Your Birthday Today Your pregnancy will be marked by a number of bizarre cravings, including pickles dipped in ice cream, lemons coated with salt, and a father figure to help raise your son.
Aries A march intended to raise awareness of breast cancer will, after a disasterous turn, raise awareness of drunk driving instead.
Taurus Maybe it's your dislike of actor Roberto Benigni, but you're starting to think the Holocaust wasn't such a bad idea.
Gemini Much to your surprise, what actually separates the men from the boys will turn out to be a court order.
Cancer Statistics say that nearly 78% of rapes are committed by someone the victim knew, but you'll insist next week that the more correct phrasing is "thought they knew."
Leo There's no denying that your unique scarecrow design scares the hell out of the crows, but it has the disadvantage of filling your yard with infuriated Christians.
Virgo You'll again fail to see the world though the eyes of a child this week when it turns out that kids' eyes are really expensive and, anyway, seeing them doesn't really work like that.
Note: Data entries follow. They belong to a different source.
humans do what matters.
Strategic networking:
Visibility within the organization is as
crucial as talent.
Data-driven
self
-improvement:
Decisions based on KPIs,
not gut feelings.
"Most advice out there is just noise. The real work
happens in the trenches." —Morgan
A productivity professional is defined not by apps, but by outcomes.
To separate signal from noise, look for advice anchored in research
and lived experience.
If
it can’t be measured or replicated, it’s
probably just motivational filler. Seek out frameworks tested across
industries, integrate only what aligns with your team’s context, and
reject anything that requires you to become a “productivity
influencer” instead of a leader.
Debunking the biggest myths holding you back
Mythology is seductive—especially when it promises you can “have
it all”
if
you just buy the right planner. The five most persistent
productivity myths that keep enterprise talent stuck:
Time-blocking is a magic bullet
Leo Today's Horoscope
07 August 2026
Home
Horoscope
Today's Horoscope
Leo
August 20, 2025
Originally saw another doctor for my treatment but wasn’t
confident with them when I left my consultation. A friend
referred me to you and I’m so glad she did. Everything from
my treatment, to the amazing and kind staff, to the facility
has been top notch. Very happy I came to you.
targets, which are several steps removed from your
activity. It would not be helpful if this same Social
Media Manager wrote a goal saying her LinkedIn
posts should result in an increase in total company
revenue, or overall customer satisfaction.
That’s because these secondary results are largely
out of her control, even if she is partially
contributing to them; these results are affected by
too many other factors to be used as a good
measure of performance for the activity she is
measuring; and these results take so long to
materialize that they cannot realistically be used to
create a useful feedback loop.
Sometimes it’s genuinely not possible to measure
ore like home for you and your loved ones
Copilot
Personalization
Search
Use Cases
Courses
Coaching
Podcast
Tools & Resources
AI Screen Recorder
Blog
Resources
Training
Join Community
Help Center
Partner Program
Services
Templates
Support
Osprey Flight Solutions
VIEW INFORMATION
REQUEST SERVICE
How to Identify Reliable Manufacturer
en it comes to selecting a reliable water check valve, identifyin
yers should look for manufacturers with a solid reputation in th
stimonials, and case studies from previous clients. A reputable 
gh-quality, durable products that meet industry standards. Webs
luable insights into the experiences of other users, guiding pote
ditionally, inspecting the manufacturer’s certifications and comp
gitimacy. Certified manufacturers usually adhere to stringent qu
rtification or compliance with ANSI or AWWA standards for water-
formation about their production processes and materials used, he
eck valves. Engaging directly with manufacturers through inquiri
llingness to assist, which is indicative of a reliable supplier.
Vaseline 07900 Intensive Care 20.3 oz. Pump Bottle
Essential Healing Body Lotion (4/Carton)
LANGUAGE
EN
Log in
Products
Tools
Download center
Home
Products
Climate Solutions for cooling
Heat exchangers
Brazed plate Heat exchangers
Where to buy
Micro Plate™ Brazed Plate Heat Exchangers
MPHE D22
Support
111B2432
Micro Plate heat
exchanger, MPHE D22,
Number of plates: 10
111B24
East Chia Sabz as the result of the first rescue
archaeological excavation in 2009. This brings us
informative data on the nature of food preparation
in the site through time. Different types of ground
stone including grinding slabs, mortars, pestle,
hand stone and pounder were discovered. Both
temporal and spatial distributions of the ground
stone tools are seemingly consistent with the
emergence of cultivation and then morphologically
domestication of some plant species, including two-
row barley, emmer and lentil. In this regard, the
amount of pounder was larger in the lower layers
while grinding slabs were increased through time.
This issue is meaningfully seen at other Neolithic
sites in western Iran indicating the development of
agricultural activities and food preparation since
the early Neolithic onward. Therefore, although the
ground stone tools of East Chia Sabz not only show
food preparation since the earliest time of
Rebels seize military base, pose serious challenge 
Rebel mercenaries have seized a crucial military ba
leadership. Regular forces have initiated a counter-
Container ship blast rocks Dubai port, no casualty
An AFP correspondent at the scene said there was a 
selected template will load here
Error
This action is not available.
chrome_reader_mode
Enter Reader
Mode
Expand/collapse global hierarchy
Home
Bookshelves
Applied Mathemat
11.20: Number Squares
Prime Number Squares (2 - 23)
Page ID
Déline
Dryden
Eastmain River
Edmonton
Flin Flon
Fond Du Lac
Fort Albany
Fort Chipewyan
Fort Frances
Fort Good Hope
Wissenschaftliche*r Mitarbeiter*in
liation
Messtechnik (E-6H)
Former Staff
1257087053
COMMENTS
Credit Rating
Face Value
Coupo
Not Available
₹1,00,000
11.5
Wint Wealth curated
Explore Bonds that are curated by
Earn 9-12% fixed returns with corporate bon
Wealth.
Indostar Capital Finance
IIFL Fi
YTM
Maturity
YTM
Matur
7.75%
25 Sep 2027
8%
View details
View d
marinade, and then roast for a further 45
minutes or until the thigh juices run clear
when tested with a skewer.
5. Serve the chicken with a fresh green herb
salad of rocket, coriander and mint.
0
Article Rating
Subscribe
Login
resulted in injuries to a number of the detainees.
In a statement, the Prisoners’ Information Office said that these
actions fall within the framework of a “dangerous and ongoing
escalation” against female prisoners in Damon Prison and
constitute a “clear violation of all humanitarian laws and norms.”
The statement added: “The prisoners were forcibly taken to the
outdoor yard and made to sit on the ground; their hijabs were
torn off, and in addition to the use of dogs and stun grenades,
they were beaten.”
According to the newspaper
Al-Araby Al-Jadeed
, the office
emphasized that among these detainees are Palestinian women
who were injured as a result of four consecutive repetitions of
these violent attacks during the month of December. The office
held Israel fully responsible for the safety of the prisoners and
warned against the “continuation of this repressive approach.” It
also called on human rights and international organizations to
Libra You'll end this week pretty much the way you started it, at least from a purely chemical-composition standpoint.
Scorpio You've never enjoyed taking advantage of emotionally vulnerable individuals, but unfortunately, as a health-care professional, that's your job.
Sagittarius Even though he lives nearly three states away and you haven't seen each other in years, you will eerily sense your twin brother's promotion to senior middle manager this week at the very moment it happens.
Capricorn You will soon be surprised to learn that your personal hell is actually quite similar, in more ways than you'll care to admit, to the Christian conception of hell.
Aquarius For two horrifying and heartrending hours immediately outside your beach house this week, the blue whale will become the largest land mammal.
Pisces Financial hardship will soon be yours when a visiting Spaniard causes $600 worth of damage to your bar's mechanical bull.